All this stuff I might be able to forgive. What I can’t is the overall lack of fine quality control and polish. Nowhere is this more visible than in the difficulty level – which reaches stratospheric spikes from time to time – the ally AI and the checkpointing. Having a sidekick taunt me is one thing, but having him taunt me when he’s just stood with his back to me while five raptors attack is quite another. The battle against an enormous mechanical spider tank would have been a low point in any game. Imagine being pounded so mercilessly that you’re knocked off your feet every three seconds, making it impossible to reach a desperately needed cache of ammo, only to find that the only way to beat the section is to ignore your instructions, pick up a rocket launcher before the thing even arrives and then run for the rockets before it starts firing. However, what adds insult to injury is the fact that the spider tank battle immediately follows a tricky section featuring several waves of heavily armed troops and a git with a rocket launcher. There’s no checkpoint in between, so every time the spider tank gets you, you get to repeat this all over again. This kind of thing isn’t atypical by any means. Poor checkpointing is a regular issue and the majority of the game’s boss battles are horrendous.
The game is just about saved by the excellent arsenal of weaponry, a handful of set-piece sequences where you get a glimpse of the game Turok might have been, and some fine online features. For a start, the weapon selection makes for a robust and entertaining deathmatch game – now with added dinosaurs. Then you find the co-op mode, where four players can battle against dinos and enemy forces on three dedicated maps. All the same, there are plenty of other games with equally strong – or stronger – online components, and with a better single-player campaign to boot.

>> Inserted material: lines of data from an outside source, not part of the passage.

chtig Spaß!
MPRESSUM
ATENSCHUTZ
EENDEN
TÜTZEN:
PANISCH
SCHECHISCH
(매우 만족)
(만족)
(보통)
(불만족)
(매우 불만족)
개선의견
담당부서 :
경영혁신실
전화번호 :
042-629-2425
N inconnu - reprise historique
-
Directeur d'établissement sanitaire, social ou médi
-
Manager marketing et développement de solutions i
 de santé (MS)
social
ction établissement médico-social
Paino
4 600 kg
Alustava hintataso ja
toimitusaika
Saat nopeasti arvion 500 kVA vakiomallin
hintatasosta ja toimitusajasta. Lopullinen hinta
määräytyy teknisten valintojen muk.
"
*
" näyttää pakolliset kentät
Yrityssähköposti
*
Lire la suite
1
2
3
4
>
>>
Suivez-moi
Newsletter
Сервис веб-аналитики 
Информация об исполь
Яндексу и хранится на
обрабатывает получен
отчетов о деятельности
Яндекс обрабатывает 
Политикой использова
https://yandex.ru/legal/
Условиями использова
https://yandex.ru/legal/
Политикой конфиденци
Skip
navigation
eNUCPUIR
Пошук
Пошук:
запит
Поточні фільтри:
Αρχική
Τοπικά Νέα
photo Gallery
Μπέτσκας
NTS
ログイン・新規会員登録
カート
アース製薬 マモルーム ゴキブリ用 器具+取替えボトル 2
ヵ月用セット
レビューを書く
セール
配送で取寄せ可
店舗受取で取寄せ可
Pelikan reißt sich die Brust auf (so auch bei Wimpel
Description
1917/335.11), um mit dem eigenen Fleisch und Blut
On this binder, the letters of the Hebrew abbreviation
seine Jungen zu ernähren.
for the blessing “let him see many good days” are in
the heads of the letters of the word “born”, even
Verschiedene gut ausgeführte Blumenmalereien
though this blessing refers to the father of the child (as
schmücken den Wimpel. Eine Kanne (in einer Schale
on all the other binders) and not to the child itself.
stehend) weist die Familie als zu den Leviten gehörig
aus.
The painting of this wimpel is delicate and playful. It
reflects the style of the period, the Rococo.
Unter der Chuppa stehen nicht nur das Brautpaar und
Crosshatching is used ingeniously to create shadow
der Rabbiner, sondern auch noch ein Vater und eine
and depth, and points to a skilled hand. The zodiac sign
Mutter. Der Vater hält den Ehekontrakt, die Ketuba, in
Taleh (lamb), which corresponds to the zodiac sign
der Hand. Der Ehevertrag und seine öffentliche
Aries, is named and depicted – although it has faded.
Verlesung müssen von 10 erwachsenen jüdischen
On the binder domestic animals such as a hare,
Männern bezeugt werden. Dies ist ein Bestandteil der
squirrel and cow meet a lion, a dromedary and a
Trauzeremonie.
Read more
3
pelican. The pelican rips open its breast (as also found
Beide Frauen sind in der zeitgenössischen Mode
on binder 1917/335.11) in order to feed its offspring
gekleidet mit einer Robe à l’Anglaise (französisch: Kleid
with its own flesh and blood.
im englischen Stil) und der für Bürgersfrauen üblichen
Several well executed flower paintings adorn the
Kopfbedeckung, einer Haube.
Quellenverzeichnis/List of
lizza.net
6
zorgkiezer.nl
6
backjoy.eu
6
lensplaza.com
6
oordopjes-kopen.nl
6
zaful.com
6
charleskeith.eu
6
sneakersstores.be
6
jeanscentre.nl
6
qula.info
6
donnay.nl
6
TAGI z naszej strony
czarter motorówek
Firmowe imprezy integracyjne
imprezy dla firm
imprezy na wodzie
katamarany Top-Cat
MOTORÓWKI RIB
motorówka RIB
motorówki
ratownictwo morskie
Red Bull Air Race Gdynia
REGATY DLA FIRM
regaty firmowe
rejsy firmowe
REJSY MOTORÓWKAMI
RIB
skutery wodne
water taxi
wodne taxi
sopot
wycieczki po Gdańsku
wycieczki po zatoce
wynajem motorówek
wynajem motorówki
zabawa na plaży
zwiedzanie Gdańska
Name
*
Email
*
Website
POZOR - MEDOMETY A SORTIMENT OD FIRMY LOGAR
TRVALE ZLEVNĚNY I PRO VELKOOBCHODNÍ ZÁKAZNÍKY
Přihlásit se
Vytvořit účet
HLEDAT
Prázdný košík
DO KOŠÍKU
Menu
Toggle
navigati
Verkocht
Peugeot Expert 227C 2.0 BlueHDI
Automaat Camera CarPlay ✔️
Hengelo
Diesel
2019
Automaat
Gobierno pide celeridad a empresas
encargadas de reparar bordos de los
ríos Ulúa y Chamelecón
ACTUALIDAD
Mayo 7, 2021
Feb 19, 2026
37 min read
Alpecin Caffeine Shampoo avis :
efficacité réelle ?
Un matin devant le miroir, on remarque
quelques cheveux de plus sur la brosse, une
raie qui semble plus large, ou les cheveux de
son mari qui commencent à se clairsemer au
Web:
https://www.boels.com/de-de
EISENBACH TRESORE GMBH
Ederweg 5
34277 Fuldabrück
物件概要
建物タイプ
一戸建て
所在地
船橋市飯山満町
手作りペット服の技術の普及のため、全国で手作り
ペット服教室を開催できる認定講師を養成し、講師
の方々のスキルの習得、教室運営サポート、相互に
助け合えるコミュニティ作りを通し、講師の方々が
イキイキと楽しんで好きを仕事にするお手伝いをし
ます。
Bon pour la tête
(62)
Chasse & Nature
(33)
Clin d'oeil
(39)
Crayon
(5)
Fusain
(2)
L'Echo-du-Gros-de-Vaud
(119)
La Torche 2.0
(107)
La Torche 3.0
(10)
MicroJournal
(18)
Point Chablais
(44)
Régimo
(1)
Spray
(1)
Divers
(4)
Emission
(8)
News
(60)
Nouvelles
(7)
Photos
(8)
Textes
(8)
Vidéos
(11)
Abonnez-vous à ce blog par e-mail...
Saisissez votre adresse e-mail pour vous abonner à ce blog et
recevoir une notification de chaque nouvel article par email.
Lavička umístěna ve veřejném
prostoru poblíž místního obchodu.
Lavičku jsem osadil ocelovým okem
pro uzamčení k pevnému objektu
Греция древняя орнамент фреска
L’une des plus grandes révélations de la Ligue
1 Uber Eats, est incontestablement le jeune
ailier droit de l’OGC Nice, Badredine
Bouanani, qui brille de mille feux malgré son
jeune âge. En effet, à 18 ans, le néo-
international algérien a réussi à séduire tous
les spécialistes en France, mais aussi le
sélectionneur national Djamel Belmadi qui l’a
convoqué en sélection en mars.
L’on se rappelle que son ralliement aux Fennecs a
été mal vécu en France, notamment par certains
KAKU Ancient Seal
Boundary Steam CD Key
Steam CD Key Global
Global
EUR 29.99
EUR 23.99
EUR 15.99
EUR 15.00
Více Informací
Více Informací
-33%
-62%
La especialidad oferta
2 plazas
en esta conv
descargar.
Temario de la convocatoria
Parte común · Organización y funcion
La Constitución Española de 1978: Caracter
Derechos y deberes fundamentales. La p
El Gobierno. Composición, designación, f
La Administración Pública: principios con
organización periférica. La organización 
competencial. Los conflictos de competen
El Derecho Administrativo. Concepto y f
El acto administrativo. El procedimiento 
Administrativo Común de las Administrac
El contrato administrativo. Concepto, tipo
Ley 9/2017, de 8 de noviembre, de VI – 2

Which brings us to the crux of the review. We’ve just enjoyed a golden period of great first-person shooters. Whichever games platform you prefer you can enjoy games of the calibre of Call of Duty 4, The Orange Box, GRAW2, Halo 3, Gears of War, Crysis or The Darkness. In the next few months we’ll see Haze, Battlefield: Bad Company, Rainbow Six: Vegas 2 and Far Cry 2. In other words, there simply isn’t room at the moment for a flawed, second-rate shooter, and sadly that’s exactly what Turok is. It’s not a disaster, by any means, but it’s hardly the reboot this once-excellent series deserves.
Less Gears of War, more tooth and claw and we might have had a better Turok game. Wretched difficulty spikes and poor checkpointing outweigh some fine online features and the stronger aspects of a patchy single-player campaign.